Entonces mi abuela sujetaba a las dos niñas, como pudiera, mientras aguantaba las riendas y vadeaba la corriente. Dicha anécdota se contó infinidad de veces, con el tono de quien cree que su madre constituye una fuerza de la naturaleza, una verdad universal, una ley por encima de la vida y la muerte.
Por mi parte, siempre he creído que resulta una metáfora de la fortaleza de la mayoría de las mujeres que me han rodeado o he conocido: con unos ovarios del tamaño de una Isla, como si ellas hubieran parido o criado esta roca en medio del mar.
Hablo de la madre soltera con un salario estatal que ha aprendido a ripear todo para que alcance para más: el muslo de pollo que se transforma en aporreado; el huevo, en revoltillo; las astillas de jabón, en detergente; sus ilusiones, en estropajos. Es la misma que da la porción más grande de bistec a sus hijos e, incluso, si estos se quedaron con hambre, pica el suyo a la mitad.
Me refiero a las que afirman que la única reina en la cocina es la olla y no permiten que la condenen a esperar que la leche hierva y que los plátanos y los machos maduren; las que no montan la mesa a las siete de la noche y se quedan a oscuras, en lo que se enfría la sopa, y aguardan a que el marido llegue, porque después de un día largo de trabajo se merece tres cuartos de botella.
Estas no se amedrentan ni dan la otra mejilla. No permiten que usen su cuerpo como un basurero de frustraciones que gente sin alma ni riendas convierte en violencia. Las que no dejarán que una más muera ni que una más use el rimel para ocultar moretones ni que, por esa creencia de que las mujeres vienen de una costilla del hombre, les rompan sus propias costillas.
También están a las que el amor se les murió tres días después de que se pusiera la Luna de Miel, y no han conocido ni la ternura ni el orgasmo; pero se han mantenido ahí, en un matrimonio muerto, con la noción de que sus huesos viejos sostienen a la familia. Sustituyen el amor y la sexualidad desperdiciada en flan y pudín para los nietos y se repiten que “a su manera son felices”.
Algunas han renunciado al flan y al pudín y a las videollamadas de los nietos cuando estos se marchan y han decidido que no irán por ahí. Aman su propia soledad y se dedican a cuidar otros modos en que la vida se manifiesta: alimentan a los gatos callejeros, escriben hermosos libros, se entregan a los demás en el mayor de los sacrificios o, sencillamente, viven y ya, en lo que ellas conciben como la libertad.

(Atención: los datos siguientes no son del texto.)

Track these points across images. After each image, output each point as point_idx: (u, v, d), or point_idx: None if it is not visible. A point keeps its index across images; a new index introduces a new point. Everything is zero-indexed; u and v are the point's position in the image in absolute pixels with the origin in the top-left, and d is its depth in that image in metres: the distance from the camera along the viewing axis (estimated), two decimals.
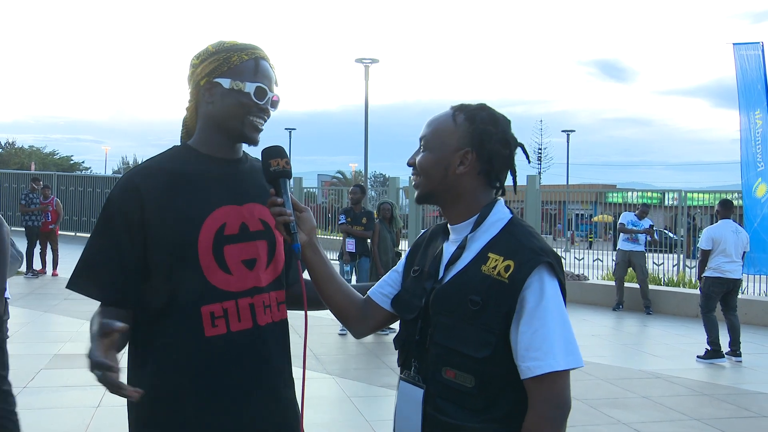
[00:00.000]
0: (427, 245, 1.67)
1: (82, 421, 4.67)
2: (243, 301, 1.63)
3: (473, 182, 1.55)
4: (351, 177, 51.40)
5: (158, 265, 1.59)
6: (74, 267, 1.63)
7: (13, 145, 49.68)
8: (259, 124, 1.67)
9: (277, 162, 1.60)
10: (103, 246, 1.61)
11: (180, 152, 1.70)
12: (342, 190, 19.31)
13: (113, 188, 1.64)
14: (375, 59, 22.00)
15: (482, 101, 1.63)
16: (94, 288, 1.62)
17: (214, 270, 1.60)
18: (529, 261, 1.44)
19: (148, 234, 1.58)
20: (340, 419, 4.99)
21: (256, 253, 1.66)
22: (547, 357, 1.39)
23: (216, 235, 1.60)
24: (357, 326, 1.73)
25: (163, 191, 1.60)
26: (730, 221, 7.58)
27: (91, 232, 1.69)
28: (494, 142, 1.54)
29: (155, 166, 1.66)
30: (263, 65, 1.67)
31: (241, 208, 1.66)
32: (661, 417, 5.26)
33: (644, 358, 7.56)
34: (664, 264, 12.30)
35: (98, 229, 1.63)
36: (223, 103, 1.64)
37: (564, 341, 1.42)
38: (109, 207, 1.62)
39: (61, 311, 8.88)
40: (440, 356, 1.49)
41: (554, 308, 1.43)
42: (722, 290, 7.40)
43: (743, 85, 10.28)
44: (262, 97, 1.64)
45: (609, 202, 15.47)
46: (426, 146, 1.59)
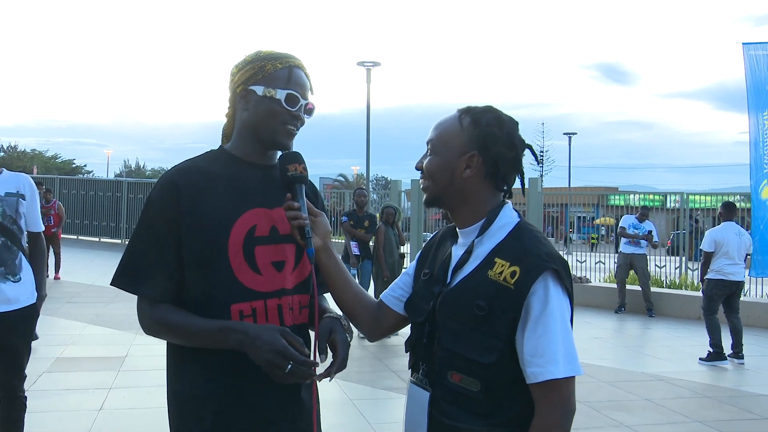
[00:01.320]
0: (437, 248, 1.68)
1: (84, 424, 4.68)
2: (271, 301, 1.66)
3: (480, 185, 1.55)
4: (353, 180, 51.40)
5: (191, 262, 1.62)
6: (117, 264, 1.67)
7: (16, 148, 49.79)
8: (291, 131, 1.70)
9: (294, 167, 1.66)
10: (145, 242, 1.65)
11: (216, 155, 1.75)
12: (344, 193, 19.31)
13: (154, 188, 1.69)
14: (377, 62, 22.04)
15: (484, 103, 1.63)
16: (140, 285, 1.64)
17: (245, 270, 1.63)
18: (535, 268, 1.44)
19: (183, 231, 1.62)
20: (343, 422, 4.99)
21: (284, 256, 1.69)
22: (548, 364, 1.41)
23: (247, 236, 1.64)
24: (370, 330, 1.75)
25: (200, 190, 1.64)
26: (732, 224, 7.57)
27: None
28: (500, 145, 1.53)
29: (193, 166, 1.70)
30: (296, 73, 1.71)
31: (271, 212, 1.69)
32: (663, 419, 5.25)
33: (646, 361, 7.55)
34: (666, 266, 12.29)
35: (140, 226, 1.67)
36: (257, 110, 1.68)
37: (565, 349, 1.43)
38: (150, 205, 1.66)
39: (64, 314, 8.89)
40: (446, 360, 1.50)
41: (558, 315, 1.44)
42: (725, 292, 7.40)
43: (752, 86, 10.10)
44: (293, 104, 1.68)
45: (611, 205, 15.47)
46: (433, 150, 1.59)
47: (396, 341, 8.02)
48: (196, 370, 1.65)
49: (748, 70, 10.19)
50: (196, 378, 1.65)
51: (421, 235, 15.74)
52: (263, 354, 1.50)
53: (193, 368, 1.66)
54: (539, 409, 1.43)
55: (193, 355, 1.65)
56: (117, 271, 1.67)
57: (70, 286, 11.51)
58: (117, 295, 10.38)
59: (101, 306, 9.43)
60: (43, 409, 4.98)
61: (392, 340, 8.06)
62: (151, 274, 1.63)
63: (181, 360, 1.69)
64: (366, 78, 21.84)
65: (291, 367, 1.49)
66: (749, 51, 10.23)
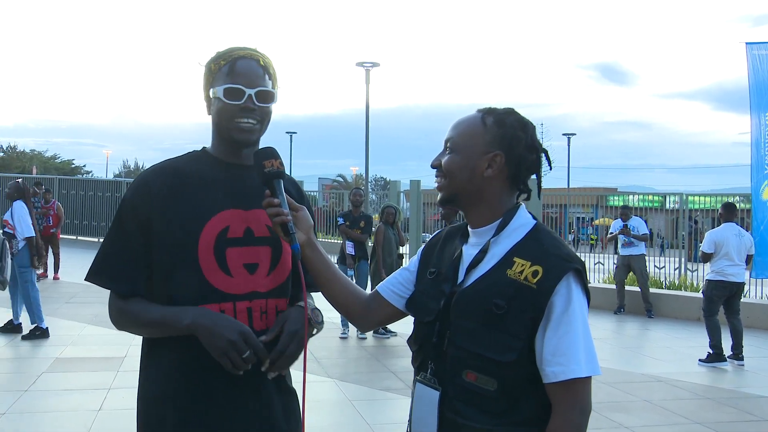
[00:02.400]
0: (443, 246, 1.66)
1: (83, 424, 4.67)
2: (241, 304, 1.64)
3: (499, 186, 1.55)
4: (352, 180, 51.42)
5: (160, 261, 1.62)
6: (92, 260, 1.69)
7: (15, 149, 49.73)
8: (244, 124, 1.64)
9: (271, 163, 1.61)
10: (117, 241, 1.67)
11: (196, 155, 1.75)
12: (343, 194, 19.31)
13: (129, 187, 1.72)
14: (376, 63, 22.05)
15: (482, 105, 1.63)
16: (110, 280, 1.67)
17: (215, 271, 1.61)
18: (558, 268, 1.45)
19: (152, 229, 1.62)
20: (341, 422, 4.98)
21: (258, 258, 1.67)
22: (570, 363, 1.41)
23: (218, 237, 1.62)
24: (361, 321, 1.74)
25: (173, 190, 1.64)
26: (733, 224, 7.57)
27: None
28: (522, 147, 1.54)
29: (168, 166, 1.71)
30: (240, 64, 1.65)
31: (246, 213, 1.67)
32: (662, 420, 5.25)
33: (646, 362, 7.55)
34: (665, 267, 12.29)
35: (113, 225, 1.69)
36: (213, 113, 1.69)
37: (586, 349, 1.44)
38: (123, 203, 1.68)
39: (63, 315, 8.88)
40: (461, 359, 1.49)
41: (580, 315, 1.44)
42: (725, 294, 7.39)
43: (755, 86, 10.03)
44: (234, 96, 1.63)
45: (610, 206, 15.47)
46: (453, 148, 1.58)
47: (395, 342, 8.02)
48: (160, 370, 1.65)
49: (750, 70, 10.12)
50: (160, 379, 1.65)
51: (420, 236, 15.74)
52: (227, 333, 1.50)
53: (157, 369, 1.66)
54: (557, 408, 1.44)
55: (157, 356, 1.65)
56: (91, 267, 1.68)
57: (69, 287, 11.50)
58: None
59: (100, 306, 9.39)
60: (42, 409, 4.98)
61: (391, 341, 8.06)
62: (123, 272, 1.64)
63: (146, 360, 1.70)
64: (365, 78, 21.85)
65: (248, 354, 1.51)
66: (752, 51, 10.16)
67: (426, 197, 16.18)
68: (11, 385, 5.59)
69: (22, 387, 5.49)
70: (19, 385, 5.55)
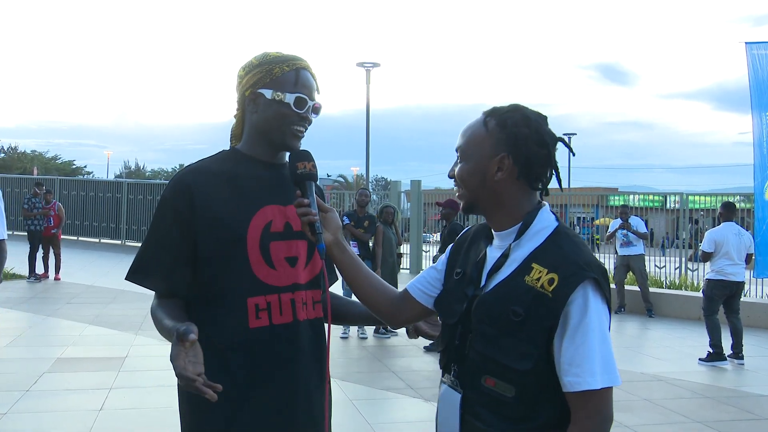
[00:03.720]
0: (469, 247, 1.66)
1: (84, 424, 4.68)
2: (285, 296, 1.71)
3: (513, 187, 1.53)
4: (352, 181, 51.41)
5: (209, 258, 1.67)
6: (132, 261, 1.75)
7: (16, 150, 49.81)
8: (299, 132, 1.75)
9: (304, 165, 1.68)
10: (156, 241, 1.72)
11: (228, 155, 1.80)
12: (344, 194, 19.31)
13: (166, 188, 1.74)
14: (376, 63, 22.06)
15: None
16: (149, 280, 1.72)
17: (261, 264, 1.69)
18: (574, 276, 1.42)
19: (198, 229, 1.67)
20: (342, 422, 4.98)
21: (297, 252, 1.75)
22: (586, 375, 1.39)
23: (263, 231, 1.70)
24: (391, 319, 1.75)
25: (213, 189, 1.69)
26: (732, 224, 7.57)
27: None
28: (530, 144, 1.50)
29: (204, 168, 1.75)
30: (303, 75, 1.75)
31: (285, 209, 1.74)
32: (662, 420, 5.26)
33: (646, 361, 7.56)
34: (665, 267, 12.30)
35: (153, 226, 1.74)
36: (266, 113, 1.73)
37: (602, 359, 1.41)
38: (162, 205, 1.72)
39: (64, 315, 8.89)
40: (481, 364, 1.49)
41: (597, 325, 1.42)
42: (725, 293, 7.40)
43: (755, 85, 10.00)
44: (301, 106, 1.73)
45: (611, 205, 15.47)
46: (462, 156, 1.57)
47: (396, 342, 8.03)
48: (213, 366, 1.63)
49: (751, 69, 10.11)
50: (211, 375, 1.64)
51: (420, 236, 15.75)
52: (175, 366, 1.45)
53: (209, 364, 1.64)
54: (575, 418, 1.43)
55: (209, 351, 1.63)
56: (131, 267, 1.74)
57: (70, 287, 11.51)
58: (117, 296, 10.39)
59: (101, 307, 9.43)
60: (43, 409, 4.99)
61: (392, 341, 8.07)
62: (161, 272, 1.69)
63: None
64: (366, 79, 21.86)
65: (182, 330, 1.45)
66: (752, 51, 10.16)
67: (427, 197, 16.19)
68: (13, 385, 5.60)
69: (24, 387, 5.50)
70: (20, 385, 5.56)
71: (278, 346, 1.69)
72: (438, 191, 20.20)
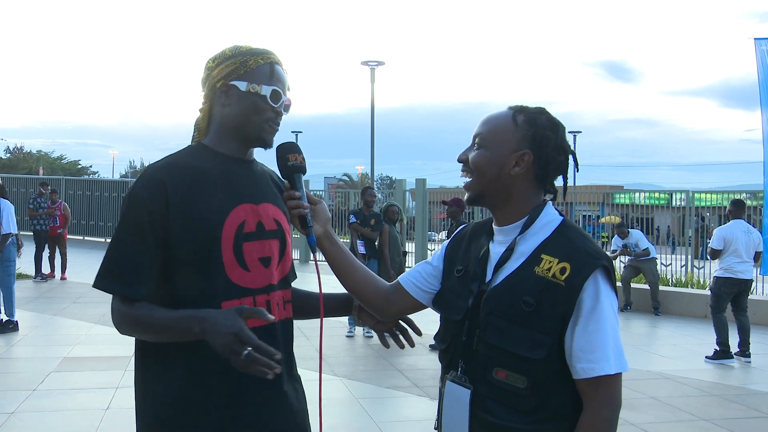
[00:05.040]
0: (469, 243, 1.66)
1: (91, 423, 4.69)
2: (260, 297, 1.65)
3: (526, 184, 1.55)
4: (357, 179, 51.42)
5: (183, 260, 1.58)
6: (100, 265, 1.59)
7: (22, 150, 49.95)
8: (274, 127, 1.70)
9: (294, 157, 1.66)
10: (128, 242, 1.58)
11: (198, 151, 1.70)
12: (348, 193, 19.32)
13: (136, 184, 1.62)
14: (381, 62, 22.04)
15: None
16: (121, 285, 1.57)
17: (234, 267, 1.61)
18: (586, 264, 1.45)
19: (172, 230, 1.57)
20: (347, 421, 4.99)
21: (270, 252, 1.69)
22: (600, 360, 1.42)
23: (236, 233, 1.63)
24: (381, 310, 1.76)
25: (188, 187, 1.60)
26: (741, 221, 7.54)
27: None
28: (552, 148, 1.54)
29: (177, 162, 1.66)
30: (278, 70, 1.70)
31: (257, 207, 1.68)
32: (669, 417, 5.24)
33: (652, 359, 7.53)
34: (672, 265, 12.26)
35: (122, 224, 1.60)
36: (240, 106, 1.66)
37: (615, 346, 1.44)
38: (134, 203, 1.59)
39: (70, 314, 8.92)
40: (491, 357, 1.49)
41: (609, 312, 1.45)
42: (733, 291, 7.37)
43: (764, 81, 9.92)
44: (276, 100, 1.68)
45: (616, 203, 15.43)
46: (482, 144, 1.57)
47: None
48: (180, 371, 1.60)
49: (760, 65, 10.06)
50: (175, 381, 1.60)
51: (425, 234, 15.74)
52: (221, 338, 1.41)
53: (177, 369, 1.60)
54: (588, 404, 1.44)
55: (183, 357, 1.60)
56: (99, 272, 1.59)
57: (76, 287, 11.55)
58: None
59: (107, 306, 9.34)
60: (50, 408, 5.00)
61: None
62: (135, 275, 1.56)
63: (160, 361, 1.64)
64: (370, 77, 21.84)
65: (248, 353, 1.38)
66: (761, 46, 10.10)
67: (431, 196, 16.17)
68: (20, 384, 5.62)
69: (31, 386, 5.52)
70: (27, 385, 5.58)
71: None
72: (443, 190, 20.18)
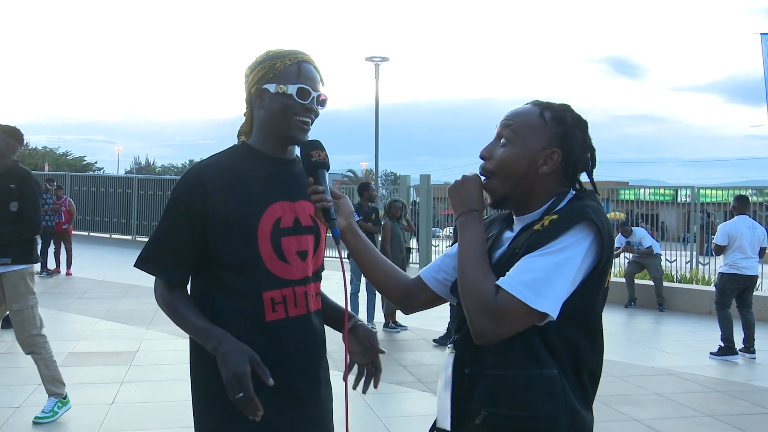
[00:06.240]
0: (488, 232, 1.66)
1: (96, 418, 4.72)
2: (299, 288, 1.77)
3: (550, 183, 1.54)
4: (362, 175, 51.42)
5: (223, 255, 1.70)
6: (142, 249, 1.77)
7: (27, 146, 50.01)
8: (304, 124, 1.77)
9: (318, 153, 1.72)
10: (168, 232, 1.74)
11: (239, 150, 1.82)
12: (353, 189, 19.31)
13: (178, 184, 1.75)
14: (385, 57, 21.99)
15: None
16: (158, 269, 1.74)
17: (274, 259, 1.72)
18: (572, 216, 1.43)
19: (210, 227, 1.69)
20: (351, 415, 4.97)
21: (306, 246, 1.80)
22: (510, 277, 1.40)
23: (273, 227, 1.73)
24: (403, 304, 1.77)
25: (226, 186, 1.71)
26: (746, 217, 7.52)
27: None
28: (579, 146, 1.53)
29: (217, 164, 1.76)
30: (306, 67, 1.78)
31: (294, 204, 1.79)
32: (673, 413, 5.24)
33: (657, 355, 7.53)
34: (677, 261, 12.23)
35: (164, 218, 1.75)
36: (271, 107, 1.76)
37: (535, 279, 1.38)
38: (174, 201, 1.73)
39: (75, 310, 8.95)
40: None
41: (560, 256, 1.39)
42: (738, 287, 7.35)
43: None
44: (304, 97, 1.75)
45: (621, 200, 15.37)
46: (510, 140, 1.54)
47: (405, 336, 8.04)
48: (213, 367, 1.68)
49: (766, 60, 10.02)
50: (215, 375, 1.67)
51: (430, 230, 15.74)
52: (225, 371, 1.57)
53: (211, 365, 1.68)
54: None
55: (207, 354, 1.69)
56: (141, 255, 1.76)
57: (81, 282, 11.59)
58: (128, 291, 10.43)
59: (112, 301, 9.48)
60: None
61: (401, 335, 8.07)
62: (172, 261, 1.72)
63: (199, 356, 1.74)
64: (375, 73, 21.82)
65: (241, 396, 1.55)
66: (767, 41, 10.06)
67: (436, 192, 16.16)
68: (25, 379, 5.64)
69: (36, 381, 5.53)
70: (33, 379, 5.60)
71: (294, 337, 1.74)
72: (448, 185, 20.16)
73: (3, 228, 4.32)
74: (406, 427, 4.85)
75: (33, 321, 4.48)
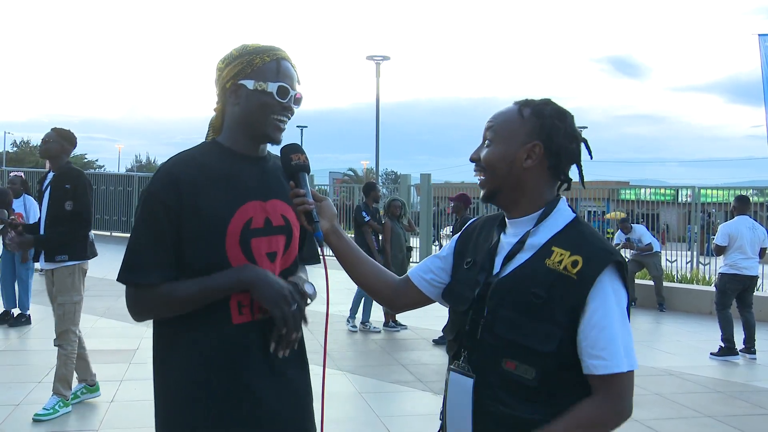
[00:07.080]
0: (479, 236, 1.67)
1: (96, 415, 4.73)
2: None
3: (538, 176, 1.55)
4: (362, 174, 51.40)
5: (191, 253, 1.65)
6: (122, 261, 1.66)
7: (28, 143, 50.09)
8: (282, 123, 1.74)
9: (298, 157, 1.70)
10: (147, 237, 1.65)
11: (211, 148, 1.77)
12: (353, 188, 19.29)
13: (152, 180, 1.68)
14: (386, 56, 22.02)
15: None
16: (142, 276, 1.64)
17: (242, 261, 1.67)
18: (599, 259, 1.44)
19: (183, 223, 1.64)
20: (351, 415, 5.00)
21: (277, 247, 1.75)
22: (612, 358, 1.41)
23: (243, 228, 1.69)
24: (390, 303, 1.78)
25: (198, 184, 1.66)
26: (746, 217, 7.51)
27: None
28: (561, 137, 1.54)
29: (191, 158, 1.72)
30: (284, 65, 1.74)
31: (265, 204, 1.74)
32: (674, 414, 5.24)
33: (657, 355, 7.52)
34: (677, 261, 12.23)
35: (140, 220, 1.66)
36: (248, 104, 1.71)
37: (624, 343, 1.43)
38: (150, 199, 1.66)
39: None
40: (499, 348, 1.49)
41: (618, 308, 1.44)
42: (738, 287, 7.35)
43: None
44: (284, 95, 1.72)
45: (622, 199, 15.37)
46: (492, 140, 1.57)
47: (405, 335, 8.04)
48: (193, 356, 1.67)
49: (764, 61, 10.04)
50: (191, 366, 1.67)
51: (430, 230, 15.73)
52: (271, 290, 1.62)
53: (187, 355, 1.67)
54: (595, 396, 1.44)
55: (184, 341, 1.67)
56: (122, 267, 1.66)
57: None
58: None
59: (112, 299, 9.48)
60: None
61: (401, 334, 8.07)
62: (156, 266, 1.63)
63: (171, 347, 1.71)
64: (375, 72, 21.83)
65: (297, 307, 1.63)
66: (765, 42, 10.07)
67: (436, 191, 16.15)
68: (26, 376, 5.65)
69: (36, 378, 5.55)
70: (33, 377, 5.61)
71: (261, 340, 1.69)
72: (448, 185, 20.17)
73: (61, 229, 4.58)
74: (406, 427, 4.84)
75: (72, 317, 4.65)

Respeto a las que se “pasan por el forro” eso de que son el sexo débil y enseñan sus cesáreas o te cambian un tomacorriente con un cuchillo de cocina o las que salen a luchar por los derechos sobre su cuerpo sin miedo a la tonfa y al gas pimienta, las que se masturban para dormir, y las que deciden preservar su virginad intacta porque en un mundo tan fiero y carnal aún creen en el príncipe azul.
Admiro a las que se mandan tremendo carácter, como mi abuela o mi madre que lo heredó de ella, aunque no quiera reconocerlo la mayoría del tiempo. Se necesita mucha valentía para ser mujer en un mundo que por siglos se propuso acallarlas y relegarlas, pero no lo logró. Ahí están ellas, cruzando cada uno de los ríos, como si fueran una fuerza de la naturaleza, una verdad universal, una ley por encima de la vida y la muerte. Hacen alarde de unos ovarios del tamaño de una Isla.